Mengapa Makin Banyak Istri Menggugat Cerai?

Rep: Agus Raharjo/ Red: Endah Hapsari
Selingkuh (Illustrasi).
Selingkuh (Illustrasi).

REPUBLIKA.CO.ID, Perceraian. Tak ada satu pun pasangan menikah yang menginginkan hal ini terjadi pada mereka. Namun, jalan perceraian kerap ditempuh lantaran pasangan suami istri merasa tak mungkin lagi melanjutkan kebersamaan mereka.

Yang mengejutkan, ternyata makin banyak saja pihak istri yang memilih mengajukan gugatan cerai terlebih dahulu. Direktur Bimbingan Masyarakat Islam Kementerian Agama Abdul Djamil mengatakan, adanya kesetaraan gender memang membuat posisi tawar kaum perempuan atau istri meningkat.

Bisa jadi, kata dia, hal itulah yang memicu perempuan berani menggugat cerai suaminya. “Kalau dulu, suami ngomong cerai, istri ketakutan. Sekarang, banyak istri yang justru menjawab, kapan?”

Sebenarnya, apakah fenomena di balik itu? Ketua Umum Fatayat Nahdlatul Ulama (NU) Khofifah Indar Parawansa, perceraian yang banyak terjadi karena gugatan pihak istri tidak semata-mata disebabkan oleh kesetaraan gender. “Berdasarkan data di lapangan, penyebab pertama kasus perceraian karena adanya ketidakharmonisan keluarga,” ungkap Khofifah. “Turunan dari ketidakharmonisan keluarga ini adalah perselingkuhan.”

Walau demikian, harus diakui perempuan sekarang semakin terdidik dan mandiri secara ekonomi. Mereka juga kian berani beragumentasi. “Di saat adu argumen, masing-masing pihak harus mampu menahan ego. Artinya, pola komunikasi yang terbangun harus two way traffic atau dua arah. Harus dengan musyawarah penyelesaian konflik,” kata Khofifah.

Berdasarkan data Fatayat NU, sebanyak 59 persen gugatan cerai memang dilakukan oleh perempuan. Dari 59 persen tersebut, 48 persen perceraian dipicu karena kasus perselingkuhan. Selebihnya, dipicu oleh kekerasan dalam rumah tangga (KDRT).
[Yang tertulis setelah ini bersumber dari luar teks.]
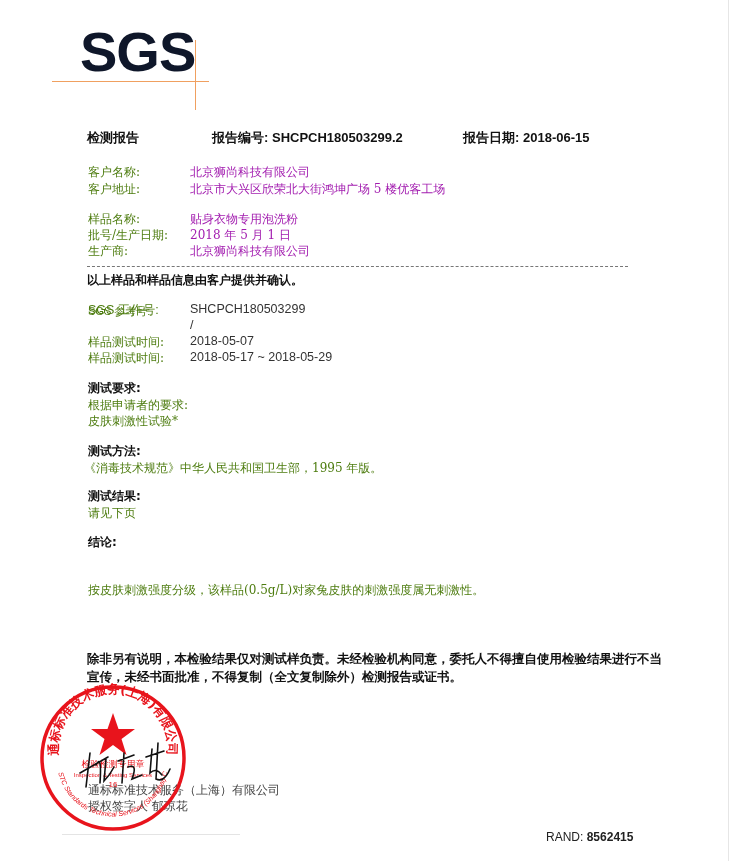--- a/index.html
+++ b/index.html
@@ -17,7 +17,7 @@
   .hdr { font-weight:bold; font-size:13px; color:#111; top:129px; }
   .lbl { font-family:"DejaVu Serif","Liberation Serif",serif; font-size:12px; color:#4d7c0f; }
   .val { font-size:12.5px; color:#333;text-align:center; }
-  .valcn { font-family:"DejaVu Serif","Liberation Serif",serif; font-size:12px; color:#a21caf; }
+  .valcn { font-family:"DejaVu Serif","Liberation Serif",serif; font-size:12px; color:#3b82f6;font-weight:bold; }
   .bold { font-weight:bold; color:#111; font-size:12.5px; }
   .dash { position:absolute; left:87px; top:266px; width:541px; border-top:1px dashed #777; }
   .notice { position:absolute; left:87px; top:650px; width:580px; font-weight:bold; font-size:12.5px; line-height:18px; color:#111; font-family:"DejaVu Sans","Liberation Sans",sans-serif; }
Rupanya, perkembangan teknologi komunikasi juga turut berpengaruh. Tidak jarang, banyak kasus perselingkuhan dan perzinahan terjadi karena mudahnya berkomunikasi secara “privat”. “Kemudahan 'berselingkuh' itulah yang tak jarang membuat keharmonisan rumah tangga hancur,” ujar pengamat media Zaim Uchrowi.

Walau demikian, lanjut Zaim, media sebenarnya bersifat netral sesuai dengan tujuannya sebagai alat penyampai informasi. Tapi, kenetralan media itulah yang membuat pengaruh negatif ikut terbawa, terutama bagi keluarga yang lemah secara multidimensi.

Artinya, keluarga tersebut tidak memiliki daya saring dan tidak kritis pada informasi yang disampaikan media. Tayangan di televisi, misalnya, dianggap sebagai kebenaran. Hal itu sangat berpengaruh pada nilai dan cara pandang keluarga.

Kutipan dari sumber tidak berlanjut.